Reproduce the text of each item below word for word, leaving out the pictures.

________________________

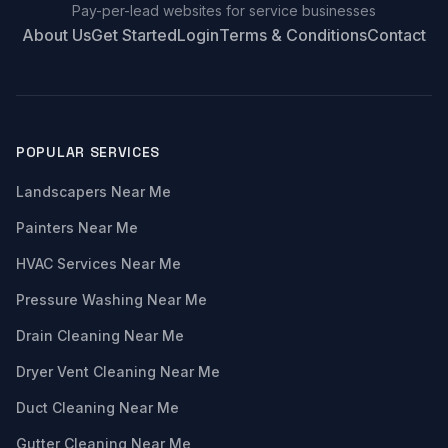
Pay-per-lead websites for service businesses
About Us
Get Started
Login
Terms & Conditions
Contact
POPULAR SERVICES
Landscapers Near Me
Painters Near Me
HVAC Services Near Me
Pressure Washing Near Me
Drain Cleaning Near Me
Dryer Vent Cleaning Near Me
Duct Cleaning Near Me
Gutter Cleaning Near Me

________________________

### Exercise solution:
Pay-per-lead websites for service businesses
About Us
Get Started
Login
Terms & Conditions
Contact
POPULAR SERVICES
Landscapers Near Me
Painters Near Me
HVAC Services Near Me
Pressure Washing Near Me
Drain Cleaning Near Me
Dryer Vent Cleaning Near Me
Duct Cleaning Near Me
Gutter Cleaning Near Me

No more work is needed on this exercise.